Agent kills pain like morphine but loses some side effects

Researchers find molecule that turns on opioid pain-relief pathway but skips one associated with constipation and respiratory distress

by Stu Borman
August 19, 2016 | A version of this story appeared in Volume 94, Issue 33

Graphic shows how binding of morphine to the µ-opioid receptor activates two pathways, relieving pain and causing respiratory and constipation side effects. PZM21 binds differently and kills pain without causing the side effects.
Credit: Adapted from Nature
When morphine binds to the µ-opioid receptor, it activates two pathways, relieving pain and causing side effects. PZM21 binds differently and kills pain without causing the side effects.

A new drug candidate, when tested in mice, can kill pain like morphine and other opioids without causing some of those drugs’ serious side effects.

Along with providing powerful pain relief, opioids also are addictive, can cause constipation, and can cause irregular breathing or even halt it. Opioids hit the µ-opioid receptor on neuron surfaces. Binding that receptor triggers two cellular processes simultaneously: a G-protein signaling pathway that causes analgesia and a β-arrestin pathway that leads to constipation and respiratory depression.

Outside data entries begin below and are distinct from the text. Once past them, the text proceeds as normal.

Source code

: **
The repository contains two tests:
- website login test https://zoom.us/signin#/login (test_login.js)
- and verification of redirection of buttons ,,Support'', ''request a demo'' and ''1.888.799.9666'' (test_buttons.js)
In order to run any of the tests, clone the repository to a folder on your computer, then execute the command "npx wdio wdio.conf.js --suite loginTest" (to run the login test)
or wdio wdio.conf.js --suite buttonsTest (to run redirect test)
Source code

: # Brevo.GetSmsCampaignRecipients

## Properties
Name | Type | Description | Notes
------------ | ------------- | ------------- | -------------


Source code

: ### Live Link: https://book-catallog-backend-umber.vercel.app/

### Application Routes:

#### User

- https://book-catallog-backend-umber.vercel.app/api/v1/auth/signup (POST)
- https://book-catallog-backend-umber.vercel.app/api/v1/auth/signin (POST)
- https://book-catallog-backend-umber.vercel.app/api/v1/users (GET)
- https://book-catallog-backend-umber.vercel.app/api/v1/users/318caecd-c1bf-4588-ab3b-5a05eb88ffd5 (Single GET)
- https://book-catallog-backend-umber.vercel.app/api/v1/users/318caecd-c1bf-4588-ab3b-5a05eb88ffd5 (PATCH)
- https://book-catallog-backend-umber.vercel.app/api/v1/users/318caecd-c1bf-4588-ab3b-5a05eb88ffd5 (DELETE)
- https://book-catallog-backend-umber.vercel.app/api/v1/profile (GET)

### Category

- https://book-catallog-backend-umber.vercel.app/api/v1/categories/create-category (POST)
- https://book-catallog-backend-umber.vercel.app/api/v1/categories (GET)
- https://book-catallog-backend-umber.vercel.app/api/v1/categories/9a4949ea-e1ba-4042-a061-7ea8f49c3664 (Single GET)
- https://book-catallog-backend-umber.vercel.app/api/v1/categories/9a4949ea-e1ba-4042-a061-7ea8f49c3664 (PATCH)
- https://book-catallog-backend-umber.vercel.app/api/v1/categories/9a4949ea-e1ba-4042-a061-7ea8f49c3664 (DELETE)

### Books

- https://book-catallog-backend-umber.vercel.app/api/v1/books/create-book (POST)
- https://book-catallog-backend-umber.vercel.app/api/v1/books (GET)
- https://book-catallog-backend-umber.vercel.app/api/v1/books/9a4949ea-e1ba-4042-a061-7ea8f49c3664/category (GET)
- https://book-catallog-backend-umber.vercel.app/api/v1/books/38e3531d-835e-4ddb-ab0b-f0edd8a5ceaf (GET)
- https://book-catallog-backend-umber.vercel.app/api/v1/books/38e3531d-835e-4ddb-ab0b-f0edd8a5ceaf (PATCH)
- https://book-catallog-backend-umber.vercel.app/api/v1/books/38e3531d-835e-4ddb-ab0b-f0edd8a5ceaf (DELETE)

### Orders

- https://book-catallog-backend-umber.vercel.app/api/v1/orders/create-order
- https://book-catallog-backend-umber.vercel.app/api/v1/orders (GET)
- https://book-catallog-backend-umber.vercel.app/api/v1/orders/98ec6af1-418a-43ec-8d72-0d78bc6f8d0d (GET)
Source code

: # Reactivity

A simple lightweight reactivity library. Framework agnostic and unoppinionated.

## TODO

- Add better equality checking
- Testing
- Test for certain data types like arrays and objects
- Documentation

A collaborative team has now used structure-based computational drug design to find a compound that can trigger the µ-opioid receptor’s desirable G-protein signaling while avoiding its β-arrestin signaling (Nature 2016, DOI: 10.1038/nature19112). The team was led by Brian K. Kobilka of Stanford University School of Medicine, Peter Gmeiner of Friedrich Alexander University of Erlangen-Nuremberg, Bryan L. Roth of the University of North Carolina School of Medicine, and Brian K. Shoichet of the University of California, San Francisco.

Using computational docking, the researchers analyzed the interactions between a µ-opioid receptor crystal structure determined by Kobilka’s lab in 2012 and over three million molecules from ZINC, a database of compounds likely to hit biological targets. The study focused on compounds with structures distinct from those of existing opioids to make it more likely the molecules would bind the receptor differently and thus activate the pain-reduction pathway but not the β-arrestin one. Through computational screening and assays in cells, they found one such molecule. The researchers then tested numerous analogs of it computationally and in cells to find one with the best activity.

PZM21, the compound that emerged, reduces pain in mice for a longer time than morphine does but does not interfere with breathing or cause constipation.

Researchers at Trevena in King of Prussia, Pa., previously discovered oliceridine, which also kills pain while avoiding opioid side effects. The compound is now in Phase III clinical trials.

However, PZM21 causes a more specific type of pain reduction. It lowers consciously perceived “affective” pain controlled by brain neurons, whereas opioids and oliceridine reduce both affective pain and “reflexive” pain responses controlled at the spinal cord level. Whether PZM21 and oliceridine cause less dependence than opioids remains to be seen.

Jonathan Violin, scientific cofounder of Trevena, says the new study confirms the importance of structure-based drug discovery and supports the idea that biased ligands—drugs that activate one signaling pathway but not another—can lead to improved biological responses.

The paper’s four corresponding authors and lead author Aashish Manglik of Stanford have cofounded a company called Epiodyne to develop PZM21-like analgesics.